─── Texte d'étude ───

Le risque politique peut-il être, d’une certaine manière, pire que le risque environnemental ?

Drieu Godefridi : Le risque politique est toujours pire que les autres, depuis que l’Homme maîtrise la nature. Les deux grands socialismes du XXème siècle — le communisme et le national-socialisme — ont massacré des dizaines de millions de nos semblables au nom de leurs idéologies respectives. Les idéologies totalitaires, visant à subordonner l’individu dans chaque fraction de son être aux axiomes d’un credo, sont pour le genre humain une menace bien plus grande que le réchauffement objectif d’un degré observé depuis le début de l’ère industrielle.

─── Données fournies ───

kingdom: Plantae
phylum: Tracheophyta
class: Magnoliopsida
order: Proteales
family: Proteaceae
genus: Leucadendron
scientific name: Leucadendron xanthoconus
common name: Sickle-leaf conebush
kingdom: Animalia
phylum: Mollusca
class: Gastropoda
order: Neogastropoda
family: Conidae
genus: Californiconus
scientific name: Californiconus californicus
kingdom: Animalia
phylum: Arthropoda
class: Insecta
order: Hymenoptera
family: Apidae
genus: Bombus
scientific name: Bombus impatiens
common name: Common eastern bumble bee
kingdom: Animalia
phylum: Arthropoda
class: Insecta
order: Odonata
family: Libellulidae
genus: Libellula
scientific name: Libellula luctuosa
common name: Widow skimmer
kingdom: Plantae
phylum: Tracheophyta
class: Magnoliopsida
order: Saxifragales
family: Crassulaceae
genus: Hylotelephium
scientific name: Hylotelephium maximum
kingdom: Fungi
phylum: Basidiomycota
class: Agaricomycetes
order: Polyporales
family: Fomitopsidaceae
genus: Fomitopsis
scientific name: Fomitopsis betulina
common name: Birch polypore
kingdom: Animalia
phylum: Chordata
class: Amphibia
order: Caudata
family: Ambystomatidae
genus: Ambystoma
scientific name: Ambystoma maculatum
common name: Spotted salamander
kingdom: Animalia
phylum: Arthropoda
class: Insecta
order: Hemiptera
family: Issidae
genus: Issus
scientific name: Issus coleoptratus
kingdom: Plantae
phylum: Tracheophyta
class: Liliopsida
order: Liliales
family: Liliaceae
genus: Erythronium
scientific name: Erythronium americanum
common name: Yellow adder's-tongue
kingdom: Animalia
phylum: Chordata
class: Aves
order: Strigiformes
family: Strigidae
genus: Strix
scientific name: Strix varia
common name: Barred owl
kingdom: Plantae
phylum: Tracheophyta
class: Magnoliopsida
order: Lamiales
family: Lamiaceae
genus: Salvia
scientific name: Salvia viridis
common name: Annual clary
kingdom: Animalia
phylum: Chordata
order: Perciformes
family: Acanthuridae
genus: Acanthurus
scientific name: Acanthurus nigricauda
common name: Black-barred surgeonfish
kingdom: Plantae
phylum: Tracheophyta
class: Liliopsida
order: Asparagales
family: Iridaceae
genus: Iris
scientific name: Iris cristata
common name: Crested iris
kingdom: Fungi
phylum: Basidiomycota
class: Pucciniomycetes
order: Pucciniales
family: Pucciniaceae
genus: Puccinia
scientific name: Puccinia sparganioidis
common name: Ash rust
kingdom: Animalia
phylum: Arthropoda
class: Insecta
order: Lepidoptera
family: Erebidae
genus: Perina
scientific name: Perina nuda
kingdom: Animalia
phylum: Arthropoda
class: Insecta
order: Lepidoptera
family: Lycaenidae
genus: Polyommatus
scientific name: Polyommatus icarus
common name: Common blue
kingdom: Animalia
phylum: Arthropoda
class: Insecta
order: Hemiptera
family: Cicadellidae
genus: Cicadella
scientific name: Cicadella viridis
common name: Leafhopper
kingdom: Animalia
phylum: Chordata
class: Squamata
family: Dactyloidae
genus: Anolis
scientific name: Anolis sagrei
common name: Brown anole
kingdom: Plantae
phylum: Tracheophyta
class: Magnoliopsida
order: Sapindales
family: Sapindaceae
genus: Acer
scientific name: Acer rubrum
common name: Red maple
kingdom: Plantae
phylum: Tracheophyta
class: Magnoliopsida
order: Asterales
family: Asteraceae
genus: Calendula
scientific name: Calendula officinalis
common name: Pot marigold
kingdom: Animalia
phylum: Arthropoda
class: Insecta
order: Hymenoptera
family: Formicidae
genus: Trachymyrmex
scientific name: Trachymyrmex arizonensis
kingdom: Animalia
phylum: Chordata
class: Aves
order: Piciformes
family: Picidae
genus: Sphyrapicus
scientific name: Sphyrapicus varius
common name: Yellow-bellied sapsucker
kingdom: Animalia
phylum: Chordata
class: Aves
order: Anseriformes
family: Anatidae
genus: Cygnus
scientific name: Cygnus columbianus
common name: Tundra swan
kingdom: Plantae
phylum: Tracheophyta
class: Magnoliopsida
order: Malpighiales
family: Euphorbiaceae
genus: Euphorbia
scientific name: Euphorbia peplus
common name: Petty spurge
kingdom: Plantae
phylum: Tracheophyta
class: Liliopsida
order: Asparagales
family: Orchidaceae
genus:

───

▶ _Consignes de l'exercice_:
A) Pouvez-vous résumer le texte d'étude en deux phrases ?
B) Reproduisez le passage du texte d'étude qui va de « Drieu Godefridi : Le » jusqu'à « de l’ère industrielle. » inclus.

▶ _Réponses aux consignes_:
A) Drieu Godefridi affirme que le risque politique est toujours pire que les autres depuis que l'Homme maîtrise la nature. Il rappelle que le communisme et le national-socialisme ont massacré des dizaines de millions de personnes au nom de leurs idéologies, et il juge les idéologies totalitaires bien plus menaçantes pour le genre humain que le réchauffement d'un degré observé depuis le début de l'ère industrielle.

B)
Drieu Godefridi : Le risque politique est toujours pire que les autres, depuis que l’Homme maîtrise la nature. Les deux grands socialismes du XXème siècle — le communisme et le national-socialisme — ont massacré des dizaines de millions de nos semblables au nom de leurs idéologies respectives. Les idéologies totalitaires, visant à subordonner l’individu dans chaque fraction de son être aux axiomes d’un credo, sont pour le genre humain une menace bien plus grande que le réchauffement objectif d’un degré observé depuis le début de l’ère industrielle.